Japanese Film Festival 2011 What To See

Time to enjoy some foreign cinema. The Japanese Film Festival started in annual show at the New Beverly last friday. This year's collection was more of the indie Japanese movie scene, so bigger name Japanese movies didn't make it in. They still have a fun collection this year and there are still more scheduled showing next weekend.







April 16 (Sat)
12:00 pm "The Back of Destiny""Twice Bombed, Twice Survived"*
2:15 pm "Twice Bombed The Legacy of Yamaguchi Tsutomu"*
4:15 pm "Shodo Girls-Blue Blue Sky"
6:50 pm "The Billion Yen Jackpot"
*Director Hidetaka Inazuka is scheduled to appear.
April 17 (Sun)
12:00 pm "Ashes to Honey"
2:30 pm Short Film Series
"The Lost Samurai""Turning Japanese""Mirror in the Mirror""OROKA""Summer Bookmobile""Snow Flowers""Half Kenneth"

I had pleasure of seeing The Billion Yen Jackpot. A Japanese celebrity  personality Terry Itoh  tried to make a billion yen by licensing a character like Hello Kitty. The movie shows you the steps it takes to do so. You follow him and the 6 girls he hired to help him. The girls seem to be out of work. Some parts have to be fake and staged, but you really see how hard it is to break into the licensing industry.

Terry travels to Las Vegas and LA to sell Nanity, a bat character that looks darn cute.
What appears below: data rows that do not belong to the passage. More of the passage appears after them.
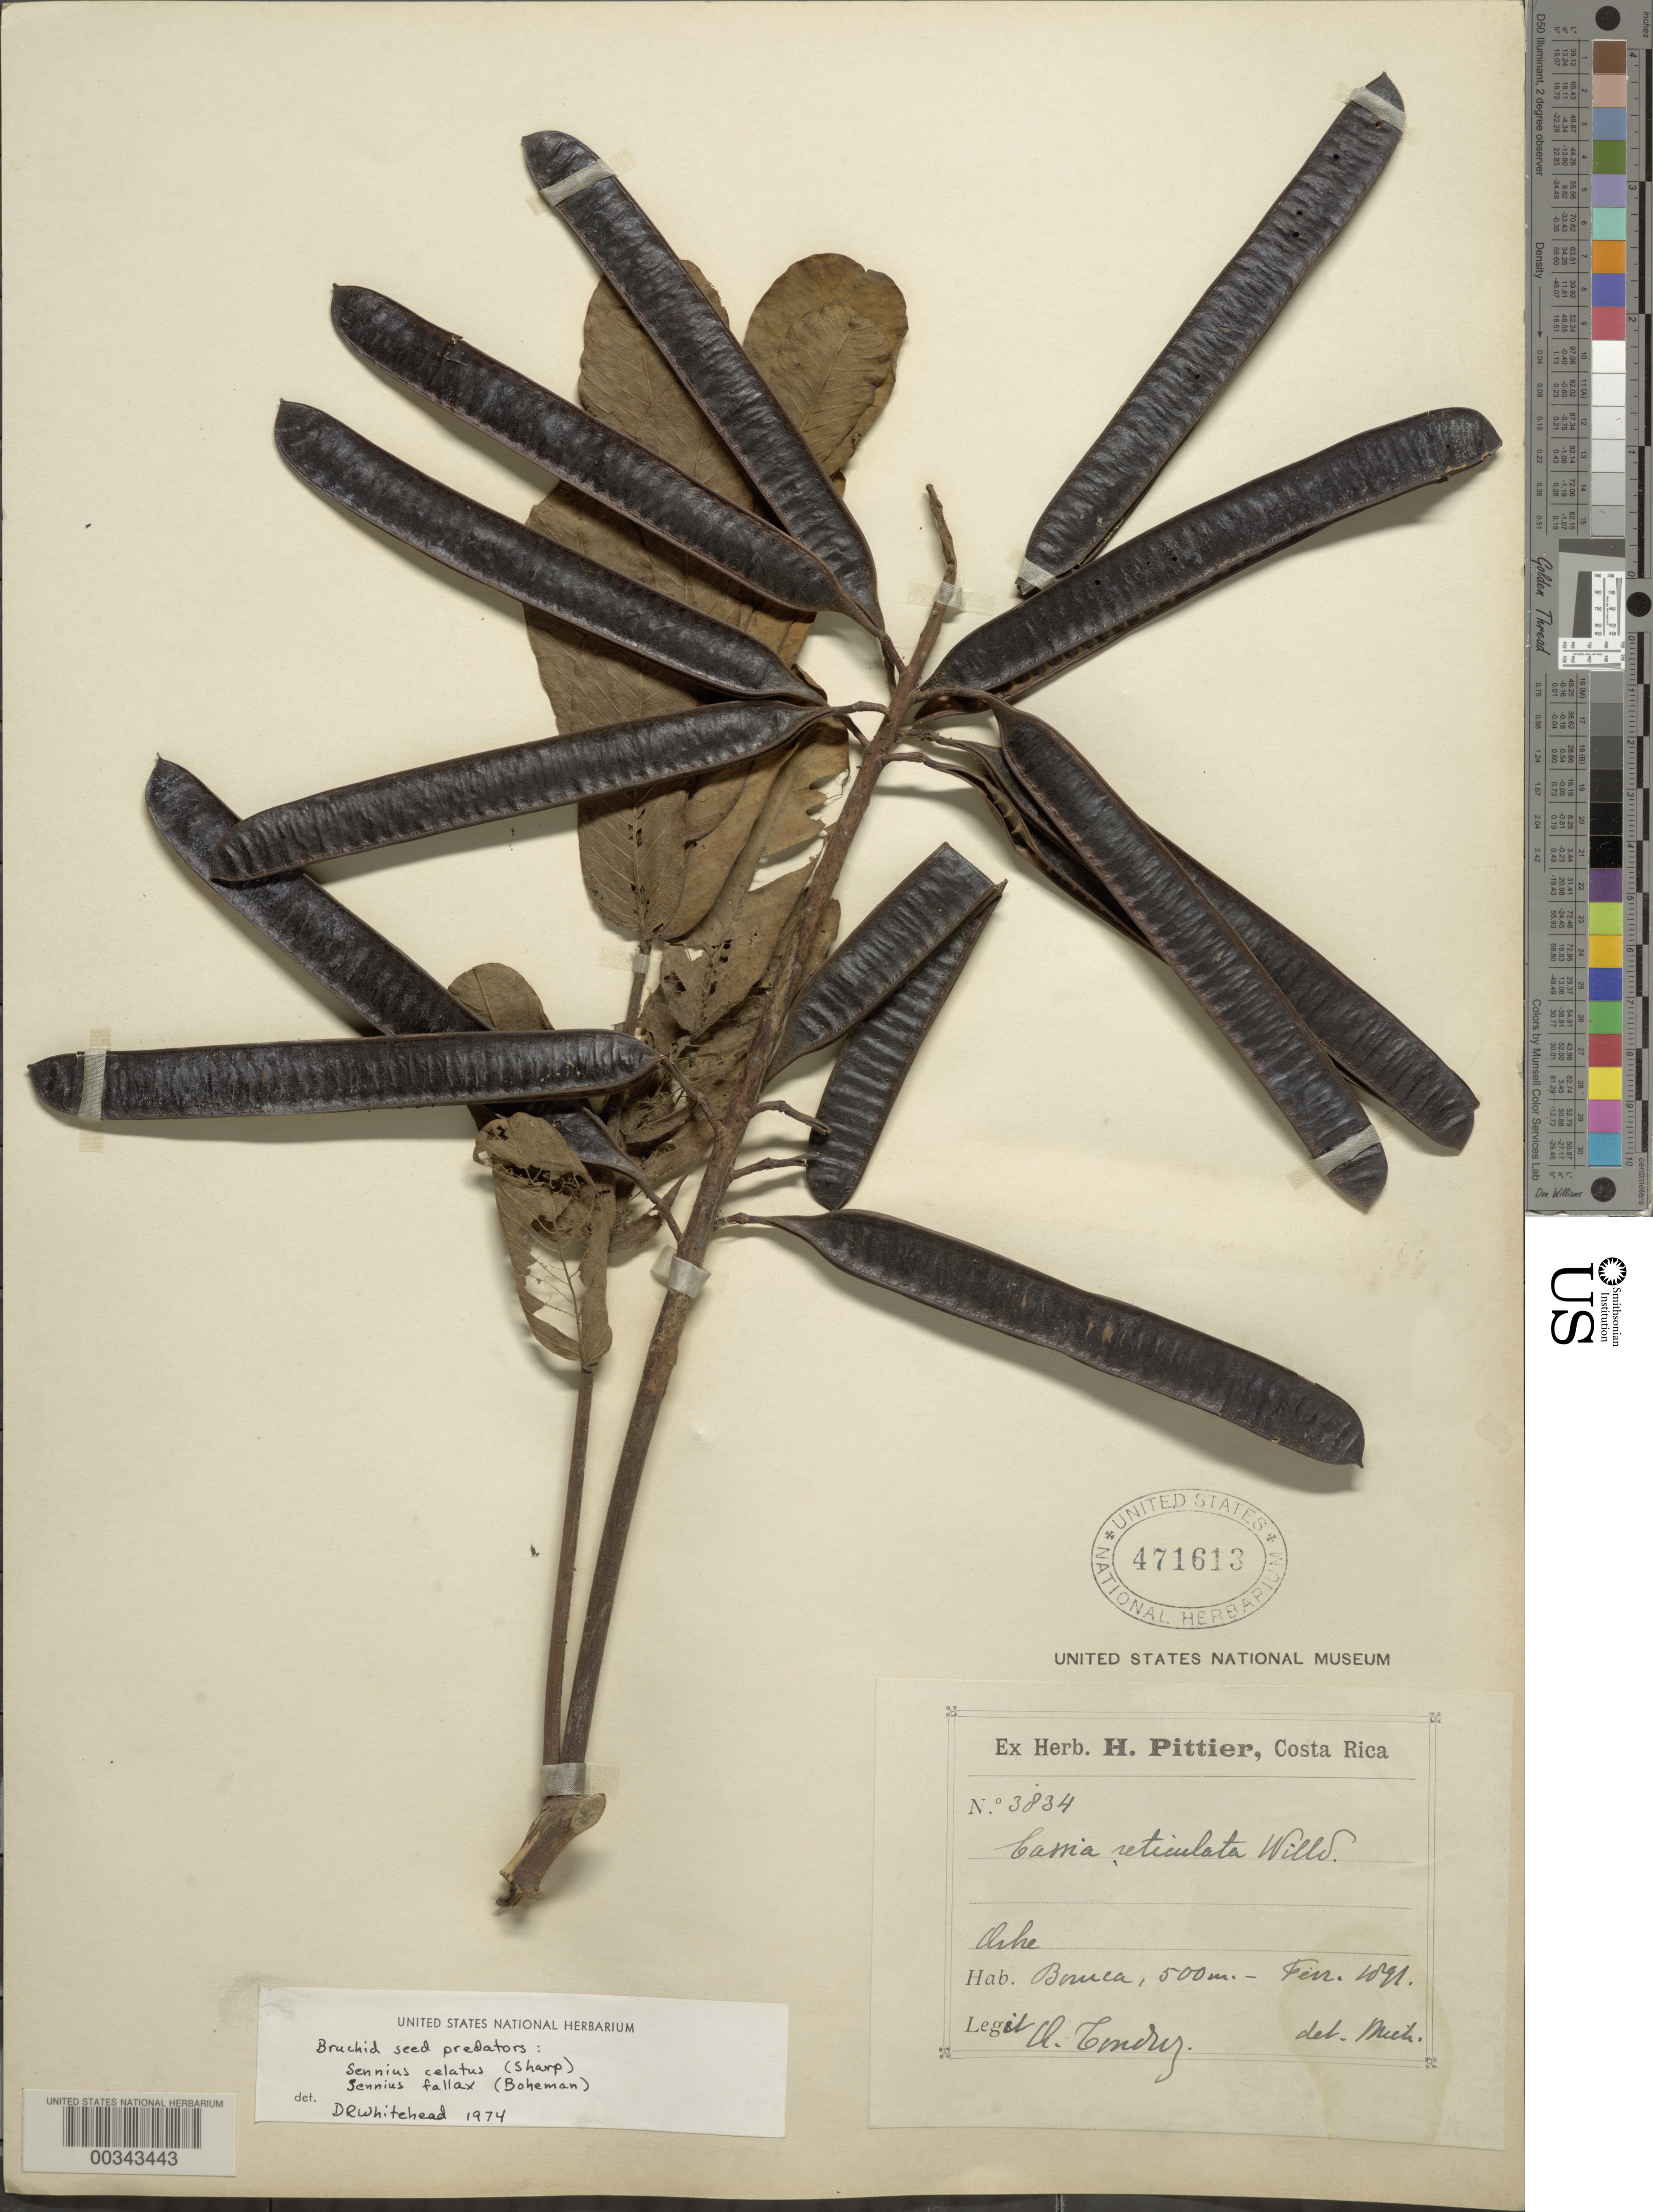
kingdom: Plantae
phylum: Tracheophyta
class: Magnoliopsida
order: Fabales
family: Fabaceae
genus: Senna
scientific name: Senna reticulata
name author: (Willd.) H.S. Irwin & Barneby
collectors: A. Tonduz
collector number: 3834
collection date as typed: Feb 1891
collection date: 1891-02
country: Costa Rica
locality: Boruca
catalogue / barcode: US 471613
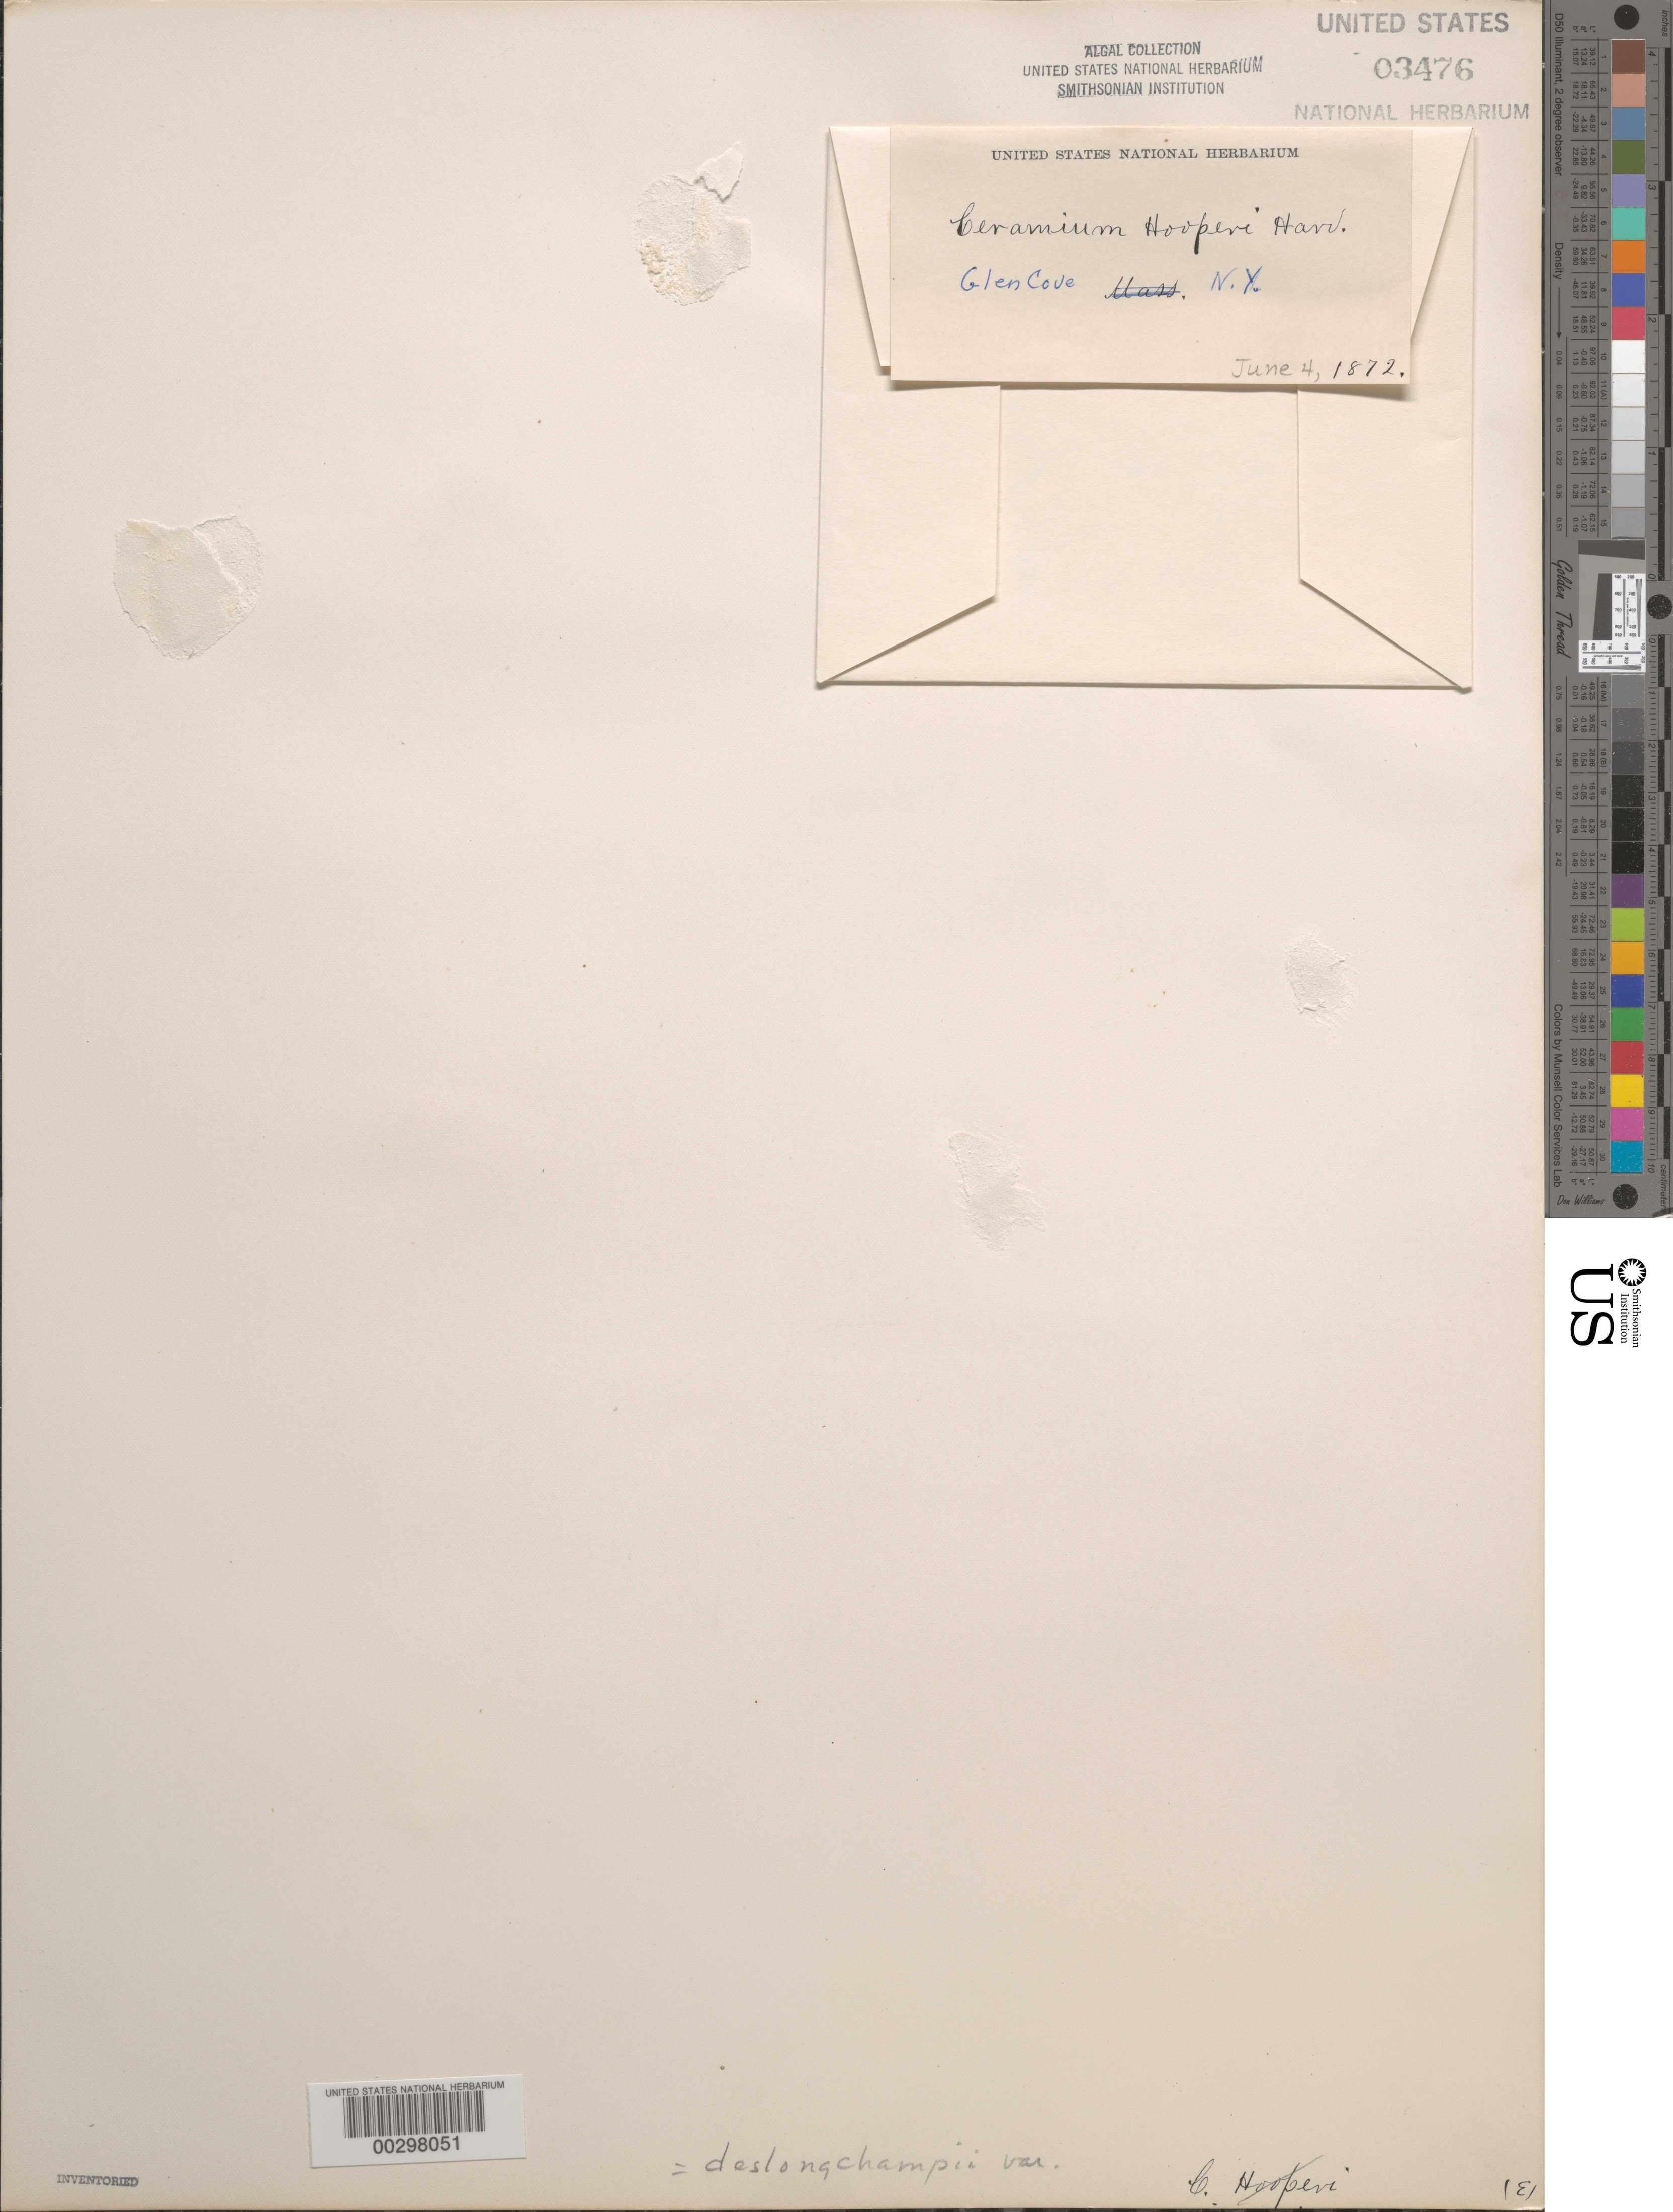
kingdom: Plantae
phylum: Rhodophyta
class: Florideophyceae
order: Ceramiales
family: Ceramiaceae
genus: Ceramium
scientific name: Ceramium deslongchampsii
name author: Chauvin ex Duby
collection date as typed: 04 Jun 1872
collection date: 1872-06-04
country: United States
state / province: New York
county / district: Nassau County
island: Long Island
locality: Glen Cove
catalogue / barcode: US 3476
What's funny is how the character evolves over time. The different products they try and sell with the character adorned make you think about are ad culture worldwide. They try everything. From underwear to golf bags.


Hardships are plenty for the 6 girls and Terry who can't seem to make anyone buy the character. The movies is a great stepping stone into Japanese culture. Fashion, food and mannerisms are shown. Everyone just seems more polite.

I only wonder why the festival is so spread out. It took place at the New Bev, and in Little Tokyo, next is Torrance. Next week we see the Indian film festival taking place at the Arclight Hollywood and only the arclight. I think I would have liked it more of the festival was at the Downtown Independent right next to Little Tokyo, but it was accommodating the L.A. Comedy Shorts Festival this weekend.
I think the Japanese Film Festival just needs support and they seem to be taking no profit this year. I believe all proceeds are going to Japan to deal with the awful crisis the has happened. It's a great festival and I hope next year they can get some better known movies like the Symbol or even Eva 2.0 or the next Takashi Miike movie.

Be sure to check out the rest of the festival this weekend.